I couldn’t understand why they were so against what I was so in to. What I thought was so positive, they saw as embarrassing. They couldn’t believe their son wanted to piss away his talents chugging out power chords on a $300 Fender Squire. Even my good friend Kim got in the mix, as she let me know that my planned hairstyle of white hair with red, spiky bangs would “make me look like a freak.”

“What do they know?” I wondered out loud on a number of occasions for about fifteen more minutes. Until I realized that they were probably right; I was being ridiculous. This wasn’t about my deeper beliefs; it was about learning to be myself. And deep down, I wasn’t a punk, not really.

Under my own volition, I eventually hung up my teenage angst in favor of a somewhat more mainstream adolescence. I won awards for my writing and became a sports writer for the Beloit Daily News. I earned three varsity letters in football and three in track, eventually qualifying for the WIAA State Track Meet in the 100m dash, which isn’t bad for a kid who listened to a band called Anti-Jock in a subconscious effort to piss off his dad.

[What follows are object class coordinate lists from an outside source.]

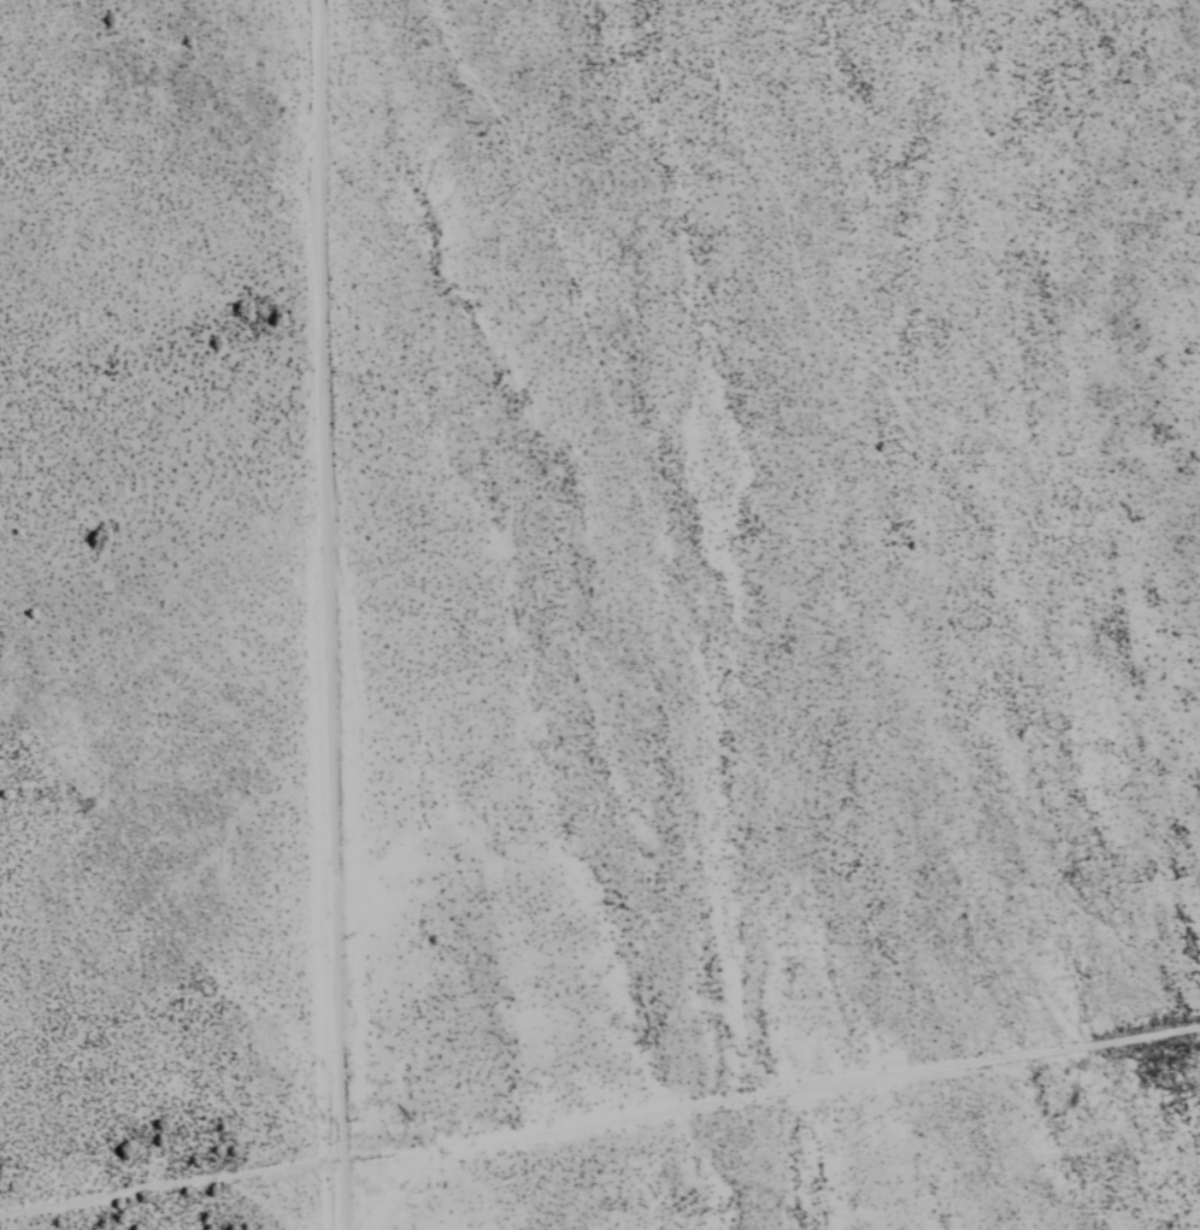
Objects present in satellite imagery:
road: (316, 614)
road: (762, 1096)
road: (162, 1186)

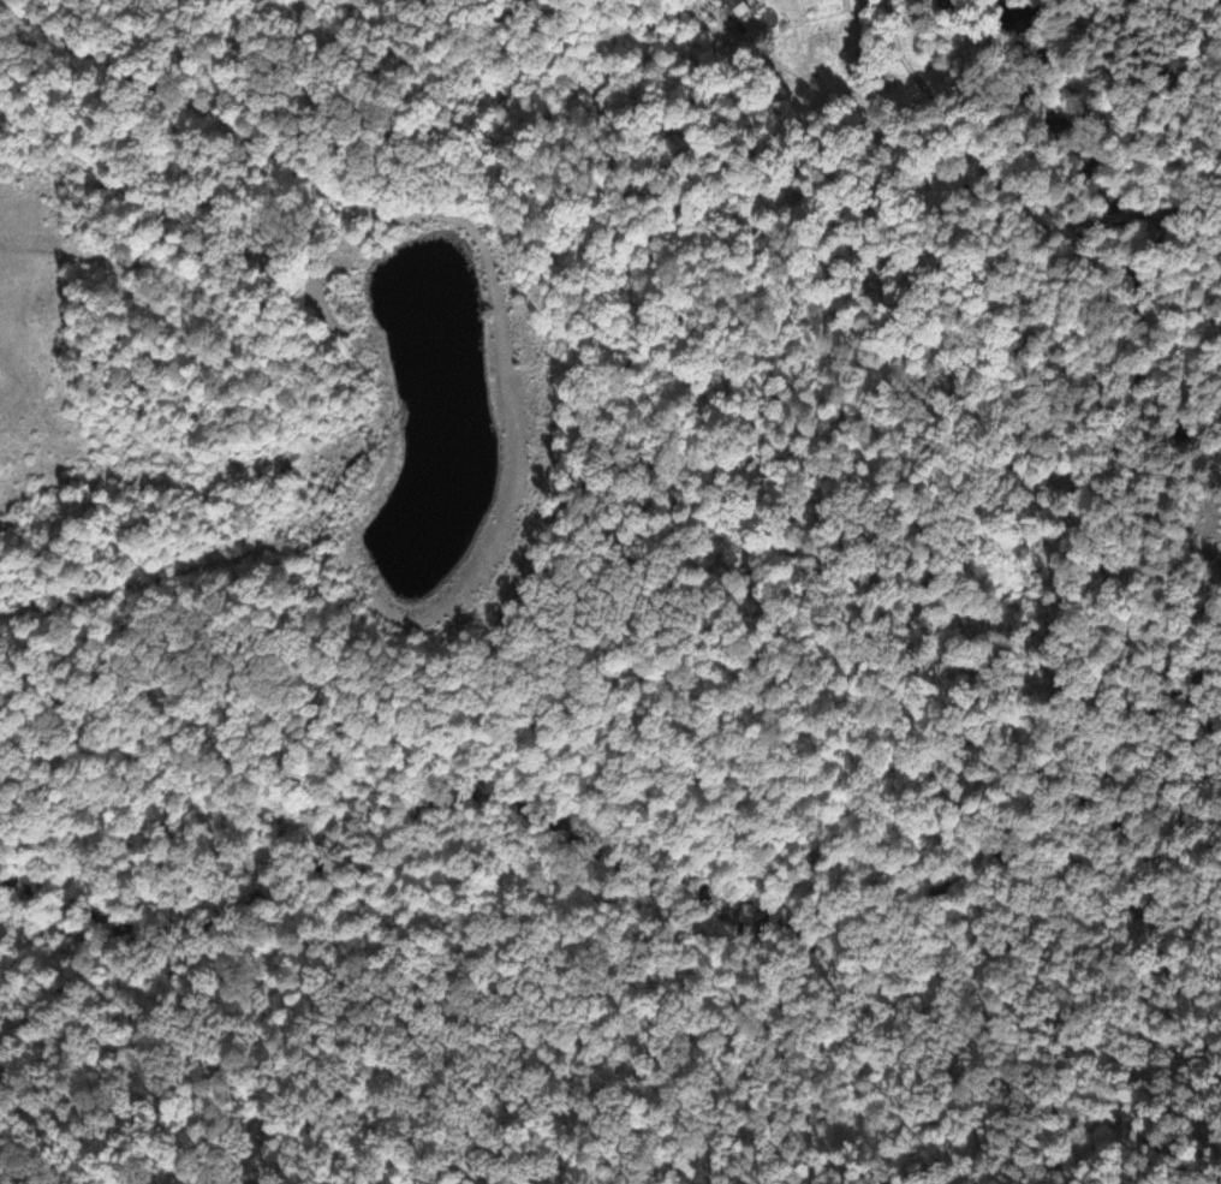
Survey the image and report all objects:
building: (726, 3)
building: (852, 6)
road: (1104, 215)
road: (1181, 293)
road: (1138, 635)

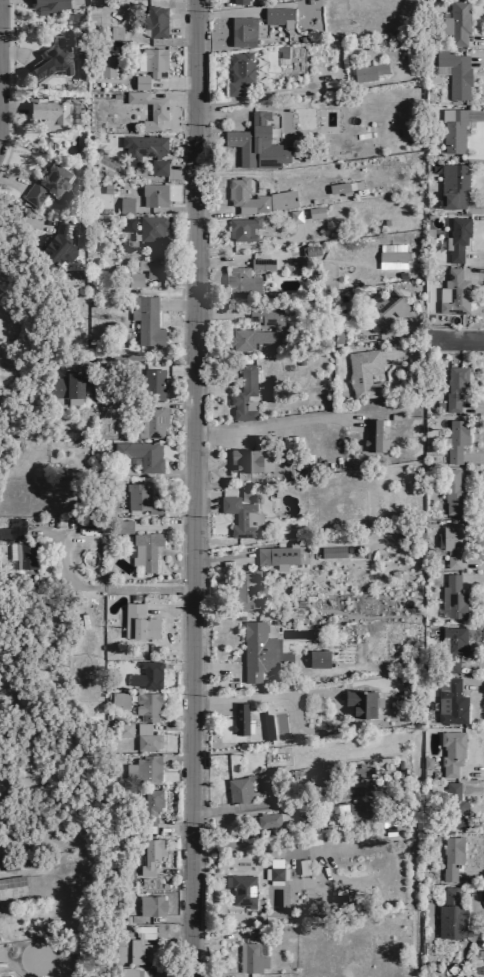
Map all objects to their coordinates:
building: (239, 1)
building: (47, 5)
building: (277, 16)
building: (154, 21)
building: (455, 22)
road: (183, 31)
building: (242, 31)
building: (115, 32)
road: (475, 40)
building: (281, 50)
building: (53, 58)
road: (476, 60)
building: (151, 61)
building: (104, 66)
building: (367, 71)
building: (238, 72)
building: (454, 73)
building: (140, 82)
road: (173, 84)
road: (11, 85)
road: (303, 91)
road: (174, 94)
road: (482, 106)
building: (147, 107)
building: (47, 113)
road: (475, 117)
building: (452, 129)
building: (255, 143)
building: (144, 146)
building: (157, 166)
road: (183, 168)
building: (47, 184)
building: (357, 184)
building: (452, 184)
building: (338, 187)
building: (153, 194)
building: (256, 197)
road: (474, 203)
building: (124, 204)
road: (173, 209)
building: (314, 211)
building: (294, 216)
road: (21, 219)
building: (385, 221)
building: (127, 224)
building: (150, 227)
building: (240, 229)
building: (456, 238)
road: (169, 242)
building: (55, 249)
building: (309, 249)
building: (390, 256)
road: (473, 257)
road: (220, 261)
building: (154, 262)
building: (261, 263)
road: (472, 274)
building: (401, 275)
building: (133, 279)
road: (170, 281)
building: (240, 282)
building: (452, 293)
road: (178, 304)
building: (384, 308)
road: (221, 313)
building: (265, 314)
building: (145, 320)
road: (414, 328)
road: (390, 333)
building: (250, 339)
road: (455, 339)
road: (406, 350)
road: (130, 357)
building: (363, 373)
building: (152, 383)
building: (65, 386)
road: (214, 387)
building: (454, 387)
building: (92, 394)
building: (243, 395)
road: (174, 404)
road: (473, 405)
building: (150, 422)
road: (276, 423)
building: (373, 436)
building: (455, 438)
building: (140, 454)
building: (246, 455)
road: (473, 459)
road: (178, 471)
road: (194, 488)
building: (86, 494)
building: (244, 494)
building: (452, 494)
building: (142, 498)
building: (241, 516)
building: (122, 527)
road: (164, 527)
building: (3, 535)
building: (453, 542)
building: (143, 549)
building: (278, 553)
building: (333, 553)
building: (24, 554)
road: (472, 578)
road: (89, 586)
building: (247, 588)
building: (452, 597)
road: (170, 609)
building: (137, 622)
building: (453, 646)
building: (261, 652)
building: (318, 658)
road: (178, 665)
road: (217, 669)
building: (145, 675)
road: (472, 684)
road: (314, 692)
building: (117, 699)
building: (450, 701)
building: (361, 702)
building: (147, 705)
road: (176, 716)
building: (239, 718)
road: (172, 726)
building: (124, 729)
building: (146, 738)
building: (451, 751)
road: (177, 757)
building: (426, 762)
building: (143, 768)
road: (472, 771)
building: (354, 774)
building: (325, 778)
road: (473, 785)
building: (252, 786)
road: (288, 801)
road: (282, 806)
building: (149, 807)
building: (454, 807)
building: (357, 808)
building: (299, 816)
building: (268, 820)
road: (174, 824)
road: (240, 845)
building: (149, 855)
building: (450, 856)
road: (173, 871)
building: (274, 873)
road: (470, 874)
building: (12, 883)
building: (241, 887)
road: (471, 892)
building: (449, 894)
building: (339, 900)
building: (150, 905)
road: (170, 918)
building: (450, 921)
road: (173, 931)
building: (141, 945)
building: (480, 952)
building: (251, 955)
park: (37, 957)
building: (127, 972)
building: (271, 976)

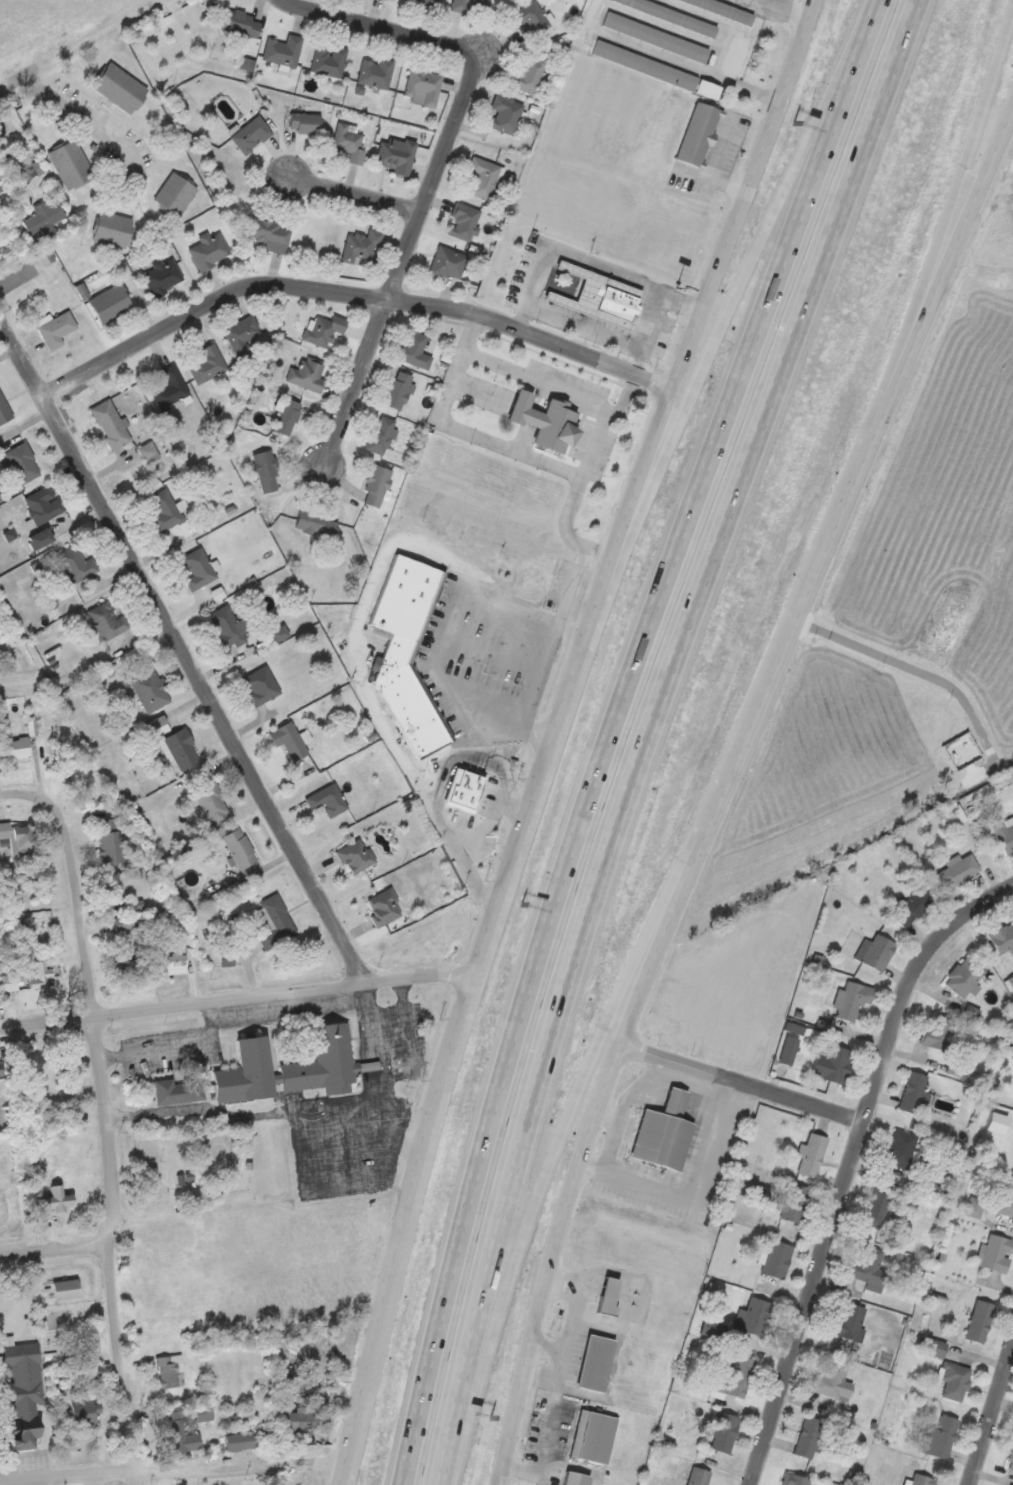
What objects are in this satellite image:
building: (429, 5)
building: (459, 5)
road: (799, 7)
building: (727, 8)
building: (672, 15)
building: (531, 18)
building: (240, 22)
building: (656, 36)
building: (283, 50)
building: (329, 61)
building: (646, 64)
building: (532, 71)
building: (376, 73)
road: (16, 79)
building: (423, 84)
building: (120, 87)
building: (506, 113)
road: (85, 117)
building: (305, 123)
building: (251, 134)
building: (699, 134)
building: (349, 143)
building: (396, 154)
building: (71, 164)
road: (436, 165)
building: (483, 176)
building: (2, 184)
building: (175, 194)
road: (354, 194)
building: (44, 217)
building: (463, 221)
building: (113, 229)
building: (270, 234)
building: (363, 245)
building: (210, 250)
road: (936, 253)
building: (448, 263)
building: (163, 276)
road: (349, 291)
building: (597, 297)
building: (110, 303)
building: (56, 328)
building: (324, 328)
building: (242, 329)
building: (415, 349)
building: (209, 364)
road: (705, 364)
building: (307, 374)
building: (170, 387)
building: (398, 390)
building: (4, 410)
building: (287, 416)
building: (543, 421)
building: (112, 423)
building: (382, 434)
building: (149, 451)
building: (20, 462)
building: (266, 470)
road: (634, 484)
building: (376, 486)
building: (43, 504)
building: (166, 511)
building: (315, 522)
building: (40, 538)
building: (76, 564)
building: (198, 569)
building: (537, 574)
road: (811, 577)
building: (108, 621)
building: (228, 626)
building: (403, 650)
road: (184, 651)
building: (260, 686)
building: (150, 690)
building: (158, 725)
road: (646, 732)
road: (611, 733)
building: (289, 740)
building: (17, 748)
building: (179, 748)
building: (464, 790)
road: (30, 794)
building: (327, 800)
building: (213, 804)
building: (1004, 833)
building: (19, 838)
building: (110, 840)
building: (241, 850)
building: (355, 856)
building: (959, 868)
building: (110, 885)
building: (384, 906)
building: (911, 906)
road: (80, 911)
building: (274, 921)
building: (123, 924)
building: (1003, 939)
building: (875, 952)
building: (226, 958)
building: (125, 962)
building: (173, 962)
building: (38, 974)
building: (964, 977)
building: (10, 982)
road: (236, 998)
building: (852, 999)
road: (402, 1010)
building: (937, 1034)
road: (178, 1049)
building: (788, 1049)
building: (832, 1063)
building: (290, 1066)
building: (0, 1070)
road: (741, 1082)
building: (178, 1091)
building: (913, 1091)
road: (384, 1098)
road: (567, 1116)
road: (200, 1117)
building: (997, 1119)
road: (722, 1128)
building: (663, 1133)
building: (900, 1149)
building: (811, 1155)
road: (848, 1164)
road: (301, 1165)
building: (56, 1198)
building: (1006, 1198)
building: (794, 1202)
building: (877, 1206)
road: (400, 1228)
road: (53, 1248)
road: (106, 1250)
building: (996, 1253)
building: (776, 1259)
road: (550, 1262)
building: (868, 1268)
building: (64, 1289)
building: (608, 1295)
building: (754, 1317)
building: (979, 1321)
building: (850, 1322)
building: (936, 1348)
building: (595, 1362)
building: (168, 1370)
building: (734, 1377)
building: (832, 1381)
building: (955, 1381)
building: (21, 1392)
building: (82, 1410)
building: (203, 1413)
building: (302, 1421)
road: (993, 1425)
building: (180, 1432)
building: (723, 1432)
building: (593, 1436)
building: (809, 1437)
building: (938, 1437)
building: (241, 1441)
building: (1010, 1460)
road: (175, 1471)
building: (698, 1476)
building: (575, 1478)
road: (345, 1479)
building: (795, 1480)
building: (923, 1480)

Looking back on those days, I’ve got a mixed taste in my mouth. Some of those records I bought still rip hard (Dillinger Four’s Midwestern Songs of the Americas and the Dead Kennedy’s Plastic Surgery Disasters/In God We Trust, Inc. to name two), but some I can’t justify at all (Spazz was never a good band, okay?). What I did learn from my rebellious phase is that rebellion isn’t a bad thing for kids to go through. There has to be a phase in your life where you think that everything you’ve ever been told has been crap. But then you have to find your way back. You’ve got to find that mix of cynicism and trust that allows you to think critically about things, but not completely throw what’s been tried and true for you all along. And while you’re working on that, lose those stupid wallet chains.